## [Task inputs]
————
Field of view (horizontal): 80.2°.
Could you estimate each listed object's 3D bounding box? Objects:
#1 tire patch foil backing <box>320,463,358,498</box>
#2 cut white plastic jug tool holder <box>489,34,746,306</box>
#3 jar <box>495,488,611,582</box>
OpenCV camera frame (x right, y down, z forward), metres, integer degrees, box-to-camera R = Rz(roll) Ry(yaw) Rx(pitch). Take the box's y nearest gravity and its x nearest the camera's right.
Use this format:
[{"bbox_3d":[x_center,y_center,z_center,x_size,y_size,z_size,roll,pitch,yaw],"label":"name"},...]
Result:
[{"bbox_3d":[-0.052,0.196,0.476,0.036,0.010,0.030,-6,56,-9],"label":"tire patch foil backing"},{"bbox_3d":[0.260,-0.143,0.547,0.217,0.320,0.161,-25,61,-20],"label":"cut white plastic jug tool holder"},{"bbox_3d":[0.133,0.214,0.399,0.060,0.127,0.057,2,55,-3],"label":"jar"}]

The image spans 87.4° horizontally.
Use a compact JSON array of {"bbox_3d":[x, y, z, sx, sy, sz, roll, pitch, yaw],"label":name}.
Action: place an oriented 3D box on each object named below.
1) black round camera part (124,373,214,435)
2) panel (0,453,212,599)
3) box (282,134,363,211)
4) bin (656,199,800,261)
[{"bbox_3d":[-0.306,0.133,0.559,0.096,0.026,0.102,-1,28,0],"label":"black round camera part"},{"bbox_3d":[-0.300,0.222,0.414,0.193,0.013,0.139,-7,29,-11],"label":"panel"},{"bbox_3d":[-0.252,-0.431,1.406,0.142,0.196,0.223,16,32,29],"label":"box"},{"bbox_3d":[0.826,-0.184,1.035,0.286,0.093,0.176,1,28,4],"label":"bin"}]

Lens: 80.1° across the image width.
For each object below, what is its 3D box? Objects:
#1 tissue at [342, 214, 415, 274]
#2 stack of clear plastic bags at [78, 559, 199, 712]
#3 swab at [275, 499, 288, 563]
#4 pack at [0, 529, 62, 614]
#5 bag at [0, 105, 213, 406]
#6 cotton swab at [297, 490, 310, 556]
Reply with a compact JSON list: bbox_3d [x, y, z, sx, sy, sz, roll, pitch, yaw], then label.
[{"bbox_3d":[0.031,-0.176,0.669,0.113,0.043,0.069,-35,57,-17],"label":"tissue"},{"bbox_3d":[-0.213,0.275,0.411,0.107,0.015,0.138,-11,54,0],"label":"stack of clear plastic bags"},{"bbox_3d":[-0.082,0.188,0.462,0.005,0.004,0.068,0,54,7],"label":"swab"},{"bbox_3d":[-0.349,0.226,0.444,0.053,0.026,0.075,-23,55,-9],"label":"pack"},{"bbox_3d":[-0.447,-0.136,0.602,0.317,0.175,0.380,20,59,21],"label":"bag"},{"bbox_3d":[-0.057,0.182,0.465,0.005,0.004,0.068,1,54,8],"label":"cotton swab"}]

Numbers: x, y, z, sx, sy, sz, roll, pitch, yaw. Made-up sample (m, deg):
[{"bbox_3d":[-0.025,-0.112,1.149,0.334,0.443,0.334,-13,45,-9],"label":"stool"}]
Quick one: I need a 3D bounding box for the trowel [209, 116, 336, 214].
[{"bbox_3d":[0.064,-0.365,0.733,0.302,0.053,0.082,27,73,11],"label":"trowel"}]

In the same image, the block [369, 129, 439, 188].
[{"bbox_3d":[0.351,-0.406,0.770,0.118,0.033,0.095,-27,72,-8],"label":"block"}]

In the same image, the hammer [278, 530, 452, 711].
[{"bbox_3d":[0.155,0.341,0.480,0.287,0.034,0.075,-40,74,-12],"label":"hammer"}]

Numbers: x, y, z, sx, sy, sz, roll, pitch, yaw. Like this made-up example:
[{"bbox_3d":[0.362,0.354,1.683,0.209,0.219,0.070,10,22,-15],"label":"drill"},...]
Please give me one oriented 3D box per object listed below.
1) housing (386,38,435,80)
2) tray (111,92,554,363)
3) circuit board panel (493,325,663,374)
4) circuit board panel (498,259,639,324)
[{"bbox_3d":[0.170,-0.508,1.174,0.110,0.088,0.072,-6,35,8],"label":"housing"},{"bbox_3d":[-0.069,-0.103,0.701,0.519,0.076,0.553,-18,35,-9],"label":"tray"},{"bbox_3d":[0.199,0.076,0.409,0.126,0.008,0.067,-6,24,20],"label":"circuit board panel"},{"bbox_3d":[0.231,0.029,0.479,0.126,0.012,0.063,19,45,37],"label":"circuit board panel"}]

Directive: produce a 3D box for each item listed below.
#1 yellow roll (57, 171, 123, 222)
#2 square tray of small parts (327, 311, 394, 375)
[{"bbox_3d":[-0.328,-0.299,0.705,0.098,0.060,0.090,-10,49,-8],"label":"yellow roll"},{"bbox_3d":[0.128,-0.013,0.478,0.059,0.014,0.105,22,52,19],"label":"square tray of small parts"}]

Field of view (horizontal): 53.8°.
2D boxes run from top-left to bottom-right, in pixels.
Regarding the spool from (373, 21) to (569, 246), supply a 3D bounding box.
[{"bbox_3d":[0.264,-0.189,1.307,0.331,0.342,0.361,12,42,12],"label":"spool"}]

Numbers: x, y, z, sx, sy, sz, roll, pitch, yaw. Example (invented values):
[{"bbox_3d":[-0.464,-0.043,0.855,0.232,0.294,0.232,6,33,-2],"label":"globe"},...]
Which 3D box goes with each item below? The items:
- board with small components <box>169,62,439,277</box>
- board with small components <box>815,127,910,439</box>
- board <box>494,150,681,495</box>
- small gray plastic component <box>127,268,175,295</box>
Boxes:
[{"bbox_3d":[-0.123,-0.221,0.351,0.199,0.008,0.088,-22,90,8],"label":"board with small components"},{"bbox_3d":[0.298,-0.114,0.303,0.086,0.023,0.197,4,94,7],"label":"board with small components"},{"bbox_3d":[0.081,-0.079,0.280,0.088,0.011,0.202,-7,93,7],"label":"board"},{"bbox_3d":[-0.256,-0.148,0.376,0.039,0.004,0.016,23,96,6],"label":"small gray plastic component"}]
————
Could you reproduce every line of the listing exactly?

Field of view (horizontal): 80.2°.
Could you estimate each listed object's 3D bounding box? Objects:
#1 tire patch foil backing <box>320,463,358,498</box>
#2 cut white plastic jug tool holder <box>489,34,746,306</box>
#3 jar <box>495,488,611,582</box>
OpenCV camera frame (x right, y down, z forward), metres, integer degrees, box-to-camera R = Rz(roll) Ry(yaw) Rx(pitch). Take the box's y nearest gravity and its x nearest the camera's right.
Use this format:
[{"bbox_3d":[x_center,y_center,z_center,x_size,y_size,z_size,roll,pitch,yaw],"label":"name"},...]
Result:
[{"bbox_3d":[-0.052,0.196,0.476,0.036,0.010,0.030,-6,56,-9],"label":"tire patch foil backing"},{"bbox_3d":[0.260,-0.143,0.547,0.217,0.320,0.161,-25,61,-20],"label":"cut white plastic jug tool holder"},{"bbox_3d":[0.133,0.214,0.399,0.060,0.127,0.057,2,55,-3],"label":"jar"}]

The image spans 87.4° horizontally.
Use a compact JSON array of {"bbox_3d":[x, y, z, sx, sy, sz, roll, pitch, yaw],"label":name}.
Action: place an oriented 3D box on each object named below.
1) black round camera part (124,373,214,435)
2) panel (0,453,212,599)
3) box (282,134,363,211)
4) bin (656,199,800,261)
[{"bbox_3d":[-0.306,0.133,0.559,0.096,0.026,0.102,-1,28,0],"label":"black round camera part"},{"bbox_3d":[-0.300,0.222,0.414,0.193,0.013,0.139,-7,29,-11],"label":"panel"},{"bbox_3d":[-0.252,-0.431,1.406,0.142,0.196,0.223,16,32,29],"label":"box"},{"bbox_3d":[0.826,-0.184,1.035,0.286,0.093,0.176,1,28,4],"label":"bin"}]

Lens: 80.1° across the image width.
For each object below, what is its 3D box? Objects:
#1 tissue at [342, 214, 415, 274]
#2 stack of clear plastic bags at [78, 559, 199, 712]
#3 swab at [275, 499, 288, 563]
#4 pack at [0, 529, 62, 614]
#5 bag at [0, 105, 213, 406]
#6 cotton swab at [297, 490, 310, 556]
Reply with a compact JSON list: bbox_3d [x, y, z, sx, sy, sz, roll, pitch, yaw], then label.
[{"bbox_3d":[0.031,-0.176,0.669,0.113,0.043,0.069,-35,57,-17],"label":"tissue"},{"bbox_3d":[-0.213,0.275,0.411,0.107,0.015,0.138,-11,54,0],"label":"stack of clear plastic bags"},{"bbox_3d":[-0.082,0.188,0.462,0.005,0.004,0.068,0,54,7],"label":"swab"},{"bbox_3d":[-0.349,0.226,0.444,0.053,0.026,0.075,-23,55,-9],"label":"pack"},{"bbox_3d":[-0.447,-0.136,0.602,0.317,0.175,0.380,20,59,21],"label":"bag"},{"bbox_3d":[-0.057,0.182,0.465,0.005,0.004,0.068,1,54,8],"label":"cotton swab"}]

Numbers: x, y, z, sx, sy, sz, roll, pitch, yaw. Made-up sample (m, deg):
[{"bbox_3d":[-0.025,-0.112,1.149,0.334,0.443,0.334,-13,45,-9],"label":"stool"}]
Quick one: I need a 3D bounding box for the trowel [209, 116, 336, 214].
[{"bbox_3d":[0.064,-0.365,0.733,0.302,0.053,0.082,27,73,11],"label":"trowel"}]

In the same image, the block [369, 129, 439, 188].
[{"bbox_3d":[0.351,-0.406,0.770,0.118,0.033,0.095,-27,72,-8],"label":"block"}]

In the same image, the hammer [278, 530, 452, 711].
[{"bbox_3d":[0.155,0.341,0.480,0.287,0.034,0.075,-40,74,-12],"label":"hammer"}]

Numbers: x, y, z, sx, sy, sz, roll, pitch, yaw. Like this made-up example:
[{"bbox_3d":[0.362,0.354,1.683,0.209,0.219,0.070,10,22,-15],"label":"drill"},...]
Please give me one oriented 3D box per object listed below.
1) housing (386,38,435,80)
2) tray (111,92,554,363)
3) circuit board panel (493,325,663,374)
4) circuit board panel (498,259,639,324)
[{"bbox_3d":[0.170,-0.508,1.174,0.110,0.088,0.072,-6,35,8],"label":"housing"},{"bbox_3d":[-0.069,-0.103,0.701,0.519,0.076,0.553,-18,35,-9],"label":"tray"},{"bbox_3d":[0.199,0.076,0.409,0.126,0.008,0.067,-6,24,20],"label":"circuit board panel"},{"bbox_3d":[0.231,0.029,0.479,0.126,0.012,0.063,19,45,37],"label":"circuit board panel"}]

Directive: produce a 3D box for each item listed below.
#1 yellow roll (57, 171, 123, 222)
#2 square tray of small parts (327, 311, 394, 375)
[{"bbox_3d":[-0.328,-0.299,0.705,0.098,0.060,0.090,-10,49,-8],"label":"yellow roll"},{"bbox_3d":[0.128,-0.013,0.478,0.059,0.014,0.105,22,52,19],"label":"square tray of small parts"}]

Field of view (horizontal): 53.8°.
2D boxes run from top-left to bottom-right, in pixels.
Regarding the spool from (373, 21) to (569, 246), supply a 3D bounding box.
[{"bbox_3d":[0.264,-0.189,1.307,0.331,0.342,0.361,12,42,12],"label":"spool"}]

Numbers: x, y, z, sx, sy, sz, roll, pitch, yaw. Example (invented values):
[{"bbox_3d":[-0.464,-0.043,0.855,0.232,0.294,0.232,6,33,-2],"label":"globe"},...]
Which 3D box goes with each item below? The items:
- board with small components <box>169,62,439,277</box>
- board with small components <box>815,127,910,439</box>
- board <box>494,150,681,495</box>
- small gray plastic component <box>127,268,175,295</box>
Boxes:
[{"bbox_3d":[-0.123,-0.221,0.351,0.199,0.008,0.088,-22,90,8],"label":"board with small components"},{"bbox_3d":[0.298,-0.114,0.303,0.086,0.023,0.197,4,94,7],"label":"board with small components"},{"bbox_3d":[0.081,-0.079,0.280,0.088,0.011,0.202,-7,93,7],"label":"board"},{"bbox_3d":[-0.256,-0.148,0.376,0.039,0.004,0.016,23,96,6],"label":"small gray plastic component"}]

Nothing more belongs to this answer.